Here we describe MIPHENO (Mutant Identification by Probabilistic High throughput-Enabled Normalization), an approach for post-hoc normalization of quantitative first-pass screening data in the absence of explicit in-group controls. This approach includes a quality control step and facilitates cross-experiment comparisons that decrease the false non-discovery rates, while maintaining the high accuracy needed to limit false positives in first-pass screening. Results from simulation show an improvement in both accuracy and false non-discovery rate over a range of population parameters (p < 2.2 × 10-16) and a modest but significant (p < 2.2 × 10-16) improvement in area under the receiver operator characteristic curve of 0.955 for MIPHENO vs 0.923 for a group-based statistic (z-score). Analysis of the high throughput phenotypic data from the Arabidopsis Chloroplast 2010 Project (http://www.plastid.msu.edu/ webcite) showed ~ 4-fold increase in the ability to detect previously described or expected phenotypes over the group based statistic.

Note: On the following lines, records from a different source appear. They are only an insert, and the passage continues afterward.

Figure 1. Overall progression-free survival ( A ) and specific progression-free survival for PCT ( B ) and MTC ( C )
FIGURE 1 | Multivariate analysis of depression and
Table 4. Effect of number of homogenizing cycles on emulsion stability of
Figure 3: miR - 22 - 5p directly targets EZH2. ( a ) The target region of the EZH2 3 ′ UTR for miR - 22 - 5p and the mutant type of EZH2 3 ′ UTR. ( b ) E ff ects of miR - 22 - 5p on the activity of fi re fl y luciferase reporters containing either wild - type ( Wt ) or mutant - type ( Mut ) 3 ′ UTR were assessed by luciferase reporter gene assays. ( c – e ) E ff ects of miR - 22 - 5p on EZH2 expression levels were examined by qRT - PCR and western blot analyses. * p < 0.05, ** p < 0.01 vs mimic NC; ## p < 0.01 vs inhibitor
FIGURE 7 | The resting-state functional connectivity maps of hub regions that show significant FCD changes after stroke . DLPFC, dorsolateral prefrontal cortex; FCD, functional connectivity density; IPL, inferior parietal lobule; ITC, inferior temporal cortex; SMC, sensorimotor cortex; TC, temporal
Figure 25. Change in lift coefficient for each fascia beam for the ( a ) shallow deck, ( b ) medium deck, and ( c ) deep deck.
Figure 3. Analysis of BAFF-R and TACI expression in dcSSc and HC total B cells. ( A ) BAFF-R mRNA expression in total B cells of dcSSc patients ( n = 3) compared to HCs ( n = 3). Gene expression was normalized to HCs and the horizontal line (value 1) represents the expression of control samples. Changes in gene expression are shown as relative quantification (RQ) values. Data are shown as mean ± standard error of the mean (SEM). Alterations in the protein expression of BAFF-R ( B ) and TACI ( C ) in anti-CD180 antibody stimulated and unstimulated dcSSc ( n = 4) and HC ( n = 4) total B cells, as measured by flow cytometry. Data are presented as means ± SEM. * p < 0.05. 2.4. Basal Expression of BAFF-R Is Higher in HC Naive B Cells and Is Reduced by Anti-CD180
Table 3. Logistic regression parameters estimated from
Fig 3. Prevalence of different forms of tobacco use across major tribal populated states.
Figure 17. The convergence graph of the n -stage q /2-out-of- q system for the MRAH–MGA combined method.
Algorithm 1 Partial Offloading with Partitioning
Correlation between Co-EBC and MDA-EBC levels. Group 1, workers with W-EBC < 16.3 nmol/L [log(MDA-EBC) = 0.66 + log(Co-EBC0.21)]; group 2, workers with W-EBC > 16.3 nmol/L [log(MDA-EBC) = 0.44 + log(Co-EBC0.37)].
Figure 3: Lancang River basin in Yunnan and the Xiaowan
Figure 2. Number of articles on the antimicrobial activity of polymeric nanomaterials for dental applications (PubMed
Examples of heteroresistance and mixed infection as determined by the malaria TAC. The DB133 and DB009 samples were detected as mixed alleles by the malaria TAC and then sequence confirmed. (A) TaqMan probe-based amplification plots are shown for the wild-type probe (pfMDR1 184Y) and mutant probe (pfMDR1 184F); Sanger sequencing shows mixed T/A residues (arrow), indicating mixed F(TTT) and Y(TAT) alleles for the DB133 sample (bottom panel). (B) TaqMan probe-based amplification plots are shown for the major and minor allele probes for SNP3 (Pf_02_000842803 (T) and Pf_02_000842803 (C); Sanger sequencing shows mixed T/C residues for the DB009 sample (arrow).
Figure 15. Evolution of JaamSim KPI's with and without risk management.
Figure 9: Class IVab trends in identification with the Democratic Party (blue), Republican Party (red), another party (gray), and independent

Results demonstrate MIPHENO offers substantial benefit in improving the ability to detect putative mutant phenotypes from post-hoc analysis of large data sets. Additionally, it facilitates data interpretation and permits cross-dataset comparison where group-based controls are missing. MIPHENO is applicable to a wide range of high throughput screenings and the code is freely available as Additional file 1 as well as through an R package in CRAN.